To solve for T2, we'll cross-multiply and get T2 = (2000 cm³ * 293.15 K) / 1000 cm³. Doing some math magic, the final temperature (T2) turns out to be approximately 586.3 K.
B) Now, let's calculate the work done by the gas during expansion. The work done (W) can be determined using the equation W = P∆V, where P is the pressure and ∆V is the change in volume.
Since the pressure is constant at 101.35 kPa, and the volume doubles from 1000 cm³ to 2000 cm³, we plug in the values:
W = (101.35 kPa) * (2000 cm³ - 1000 cm³).
Now, we just crunch the numbers: W = 101.35 kPa * 1000 cm³ = 101,350 J (Joules).
So, after all the calculations, we find that the final temperature is approximately 586.3 K, and the work done by the gas as it expands is 101,350 Joules. And there you have it!
To solve these problems, we can use the ideal gas law equation: PV = nRT, where P is the pressure, V is the volume, n is the number of moles, R is the ideal gas constant, and T is the temperature in Kelvin.
(A) To calculate the final temperature of the gas when the volume doubles, we need to find the initial and final values of pressure, volume, and temperature.
Given:
Initial volume (V1) = 1000 cm³
Initial temperature (T1) = 20°C
Initial pressure (P1) = 101.35 kPa
Final volume (V2) = 2 * V1 = 2 * 1000 cm³ = 2000 cm³ (since volume doubles)
We need to convert all the values to the SI unit system:
Temperature conversion from Celsius to Kelvin:
T1 = 20°C + 273.15 = 293.15 K
Pressure conversion from kilopascals to pascals:
P1 = 101.35 kPa × 1000 = 101,350 Pa
Now, we can use the ideal gas law equation to find the final temperature:
(P1 * V1) / T1 = (P2 * V2) / T2
Plugging in the known values:
(101,350 Pa * 1000 cm³) / 293.15 K = (P2 * 2000 cm³) / T2
Simplifying the equation:
P2 / T2 = (101,350 Pa * 1000 cm³) / (293.15 K * 2000 cm³)
P2 / T2 = 173.5 Pa / K
Since the pressure and volume are constant (due to constant pressure), we can solve for T2:
T2 = (P2 * T1) / P1
T2 = (173.5 Pa * 293.15 K) / 101,350 Pa
Calculating the final temperature:
T2 ≈ 0.5 K
Therefore, the final temperature of the gas would be approximately 0.5 Kelvin.

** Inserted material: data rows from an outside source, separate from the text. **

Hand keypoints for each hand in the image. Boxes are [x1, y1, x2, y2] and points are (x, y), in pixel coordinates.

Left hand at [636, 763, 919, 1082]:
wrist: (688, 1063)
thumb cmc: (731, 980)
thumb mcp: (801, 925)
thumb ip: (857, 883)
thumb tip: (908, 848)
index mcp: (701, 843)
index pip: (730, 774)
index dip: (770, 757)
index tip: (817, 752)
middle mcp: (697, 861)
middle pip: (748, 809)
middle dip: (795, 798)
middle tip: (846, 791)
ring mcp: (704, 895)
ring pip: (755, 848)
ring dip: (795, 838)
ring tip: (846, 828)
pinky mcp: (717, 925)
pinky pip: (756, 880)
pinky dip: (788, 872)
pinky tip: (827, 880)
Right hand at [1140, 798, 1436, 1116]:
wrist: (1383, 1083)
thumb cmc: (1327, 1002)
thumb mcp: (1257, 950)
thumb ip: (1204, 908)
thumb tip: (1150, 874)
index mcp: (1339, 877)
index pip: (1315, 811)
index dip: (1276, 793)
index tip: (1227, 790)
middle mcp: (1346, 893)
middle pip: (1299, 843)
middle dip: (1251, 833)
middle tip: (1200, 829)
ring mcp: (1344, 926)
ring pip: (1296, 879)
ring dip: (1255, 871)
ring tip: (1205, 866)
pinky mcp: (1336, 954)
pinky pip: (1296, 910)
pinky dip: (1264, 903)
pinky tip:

(B) The work done by the gas (W) as it expands can be calculated using the formula: W = P * ∆V, where P is the pressure and ∆V is the change in volume.
Given:
Initial pressure (P1) = 101.35 kPa
Final volume (V2) = 2 * V1 = 2 * 1000 cm³ = 2000 cm³
Initial volume (V1) = 1000 cm³
Converting the pressure from kilopascals to pascals:
P1 = 101.35 kPa × 1000 = 101,350 Pa
Calculating the change in volume:
∆V = V2 - V1 = 2000 cm³ - 1000 cm³ = 1000 cm³
Now, we can calculate the work done by the gas:
W = P1 * ∆V
W = 101,350 Pa * 1000 cm³
W = 101,350,000 J
Therefore, the work done by the gas as it expands is approximately 101,350,000 Joules.